Topology: Show Equivalence of T and T' on R^2

[emob2p]

Homework Statement

I am asked to show that T=[particular point topology on R^2 ((0,0) being the particular point)] is equal to T'=[topology on R^2 from taking the product of R in the particular point topology (0 being particular point) with itself].

The Attempt at a Solution

I'm pretty sure the book is wrong and this problem can't be solved. Consider the set {(0,0),(1,1)}. This is open in T, but I cannot see how this is open in T' since for the point (1,1) we cannot construct an open set that contains (1,1) but is contained in {(0,0),(1,1)}. The closest we can get is {0,1}x{0,1}={(0,0),(1,0),(0,1),(1,1)}. Am I correct, or am I missing something?

 

[HallsofIvy]

Homework Statement

I am asked to show that T=[particular point topology on R^2 ((0,0) being the particular point)] is equal to T'=[topology on R^2 from taking the product of R in the particular point topology (0 being particular point) with itself.

For my own benefit, a set is open in the "particular point topology" if and only if it is either empty of contains the "particular point". In particular, a set in R^2 with the particular point topology, (0,0) being the "particular point", T, if and only if it contains (0,0).
A set is open in the "Cartesian product topology" if and only if it is the Cartesian product of two open sets. Here a set is open in T' if and only if it contains a pair (0,y) and the pair (x, 0).

The Attempt at a Solution

I'm pretty sure the book is wrong and this problem can't be solved.

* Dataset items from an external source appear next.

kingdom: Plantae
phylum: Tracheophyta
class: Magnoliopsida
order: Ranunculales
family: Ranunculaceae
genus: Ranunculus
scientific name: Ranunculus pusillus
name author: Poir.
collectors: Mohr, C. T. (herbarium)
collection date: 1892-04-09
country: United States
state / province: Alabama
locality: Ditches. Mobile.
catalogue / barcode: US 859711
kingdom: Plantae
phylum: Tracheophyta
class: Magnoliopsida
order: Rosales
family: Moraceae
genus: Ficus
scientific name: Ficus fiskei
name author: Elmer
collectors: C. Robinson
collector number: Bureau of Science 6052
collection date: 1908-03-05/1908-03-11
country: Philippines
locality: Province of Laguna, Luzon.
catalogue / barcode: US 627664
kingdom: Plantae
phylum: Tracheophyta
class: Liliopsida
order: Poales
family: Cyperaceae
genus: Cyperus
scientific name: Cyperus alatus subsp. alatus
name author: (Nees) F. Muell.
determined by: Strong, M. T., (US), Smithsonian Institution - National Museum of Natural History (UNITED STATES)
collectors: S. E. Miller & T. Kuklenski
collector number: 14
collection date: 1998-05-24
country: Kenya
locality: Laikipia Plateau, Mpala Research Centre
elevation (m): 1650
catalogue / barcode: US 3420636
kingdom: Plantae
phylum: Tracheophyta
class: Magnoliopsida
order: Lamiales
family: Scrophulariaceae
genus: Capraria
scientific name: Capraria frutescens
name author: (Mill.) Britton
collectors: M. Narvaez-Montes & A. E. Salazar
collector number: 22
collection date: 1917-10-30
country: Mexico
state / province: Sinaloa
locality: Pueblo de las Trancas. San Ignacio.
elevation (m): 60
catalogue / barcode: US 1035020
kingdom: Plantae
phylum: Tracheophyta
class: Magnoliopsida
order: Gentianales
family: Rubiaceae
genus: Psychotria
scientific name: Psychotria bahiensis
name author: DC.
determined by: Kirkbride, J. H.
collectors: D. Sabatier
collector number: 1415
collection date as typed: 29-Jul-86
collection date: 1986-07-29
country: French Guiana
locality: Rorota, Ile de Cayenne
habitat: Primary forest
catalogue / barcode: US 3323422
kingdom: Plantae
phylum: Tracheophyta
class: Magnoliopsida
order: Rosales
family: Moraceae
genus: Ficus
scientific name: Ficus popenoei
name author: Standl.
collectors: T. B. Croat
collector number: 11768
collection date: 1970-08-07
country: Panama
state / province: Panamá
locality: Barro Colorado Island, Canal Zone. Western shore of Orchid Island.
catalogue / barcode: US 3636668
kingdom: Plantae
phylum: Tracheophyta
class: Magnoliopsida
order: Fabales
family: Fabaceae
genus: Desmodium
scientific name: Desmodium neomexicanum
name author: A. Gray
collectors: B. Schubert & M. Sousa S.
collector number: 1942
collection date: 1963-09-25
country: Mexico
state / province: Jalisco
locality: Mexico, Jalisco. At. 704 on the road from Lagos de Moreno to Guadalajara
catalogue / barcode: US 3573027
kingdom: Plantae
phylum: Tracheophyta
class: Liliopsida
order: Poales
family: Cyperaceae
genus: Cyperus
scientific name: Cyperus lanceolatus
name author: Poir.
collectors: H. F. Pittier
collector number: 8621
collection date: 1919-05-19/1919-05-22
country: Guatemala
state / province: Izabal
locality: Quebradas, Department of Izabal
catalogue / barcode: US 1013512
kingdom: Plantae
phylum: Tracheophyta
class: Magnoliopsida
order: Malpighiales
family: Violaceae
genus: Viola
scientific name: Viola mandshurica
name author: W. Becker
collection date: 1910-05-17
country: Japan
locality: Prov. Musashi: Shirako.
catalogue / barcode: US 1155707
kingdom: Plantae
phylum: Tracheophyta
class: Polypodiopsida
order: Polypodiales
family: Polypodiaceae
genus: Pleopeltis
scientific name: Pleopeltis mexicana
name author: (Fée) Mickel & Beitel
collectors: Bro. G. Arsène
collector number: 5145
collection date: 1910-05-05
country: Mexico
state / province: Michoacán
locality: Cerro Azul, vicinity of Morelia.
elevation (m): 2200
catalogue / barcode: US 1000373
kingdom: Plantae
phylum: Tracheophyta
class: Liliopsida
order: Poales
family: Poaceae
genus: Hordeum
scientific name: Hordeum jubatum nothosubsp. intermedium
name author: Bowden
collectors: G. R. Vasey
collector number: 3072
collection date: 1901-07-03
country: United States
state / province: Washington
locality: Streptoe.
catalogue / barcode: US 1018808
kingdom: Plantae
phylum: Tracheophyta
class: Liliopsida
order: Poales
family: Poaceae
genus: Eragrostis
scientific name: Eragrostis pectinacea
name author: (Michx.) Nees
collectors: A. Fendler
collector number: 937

Consider the set {(0,0),(1,1)}. This is open in T, but I cannot see how this is open in T' since for the point (1,1) we cannot construct an open set that contains (1,1) but is contained in {(0,0),(1,1)}. The closest we can get is {0,1}x{0,1}={(0,0),(1,0),(0,1),(1,1)}. Am I correct, or am I missing something?

If I have understood this correctly, yes you are right!

 

[emob2p]

Not quite, the "Cartesian product topology" is generated from the set of Cartesian products of two open sets. If we took your definition for open sets in R^2, then it would be possible for the union of two open sets to not be open. See the difference?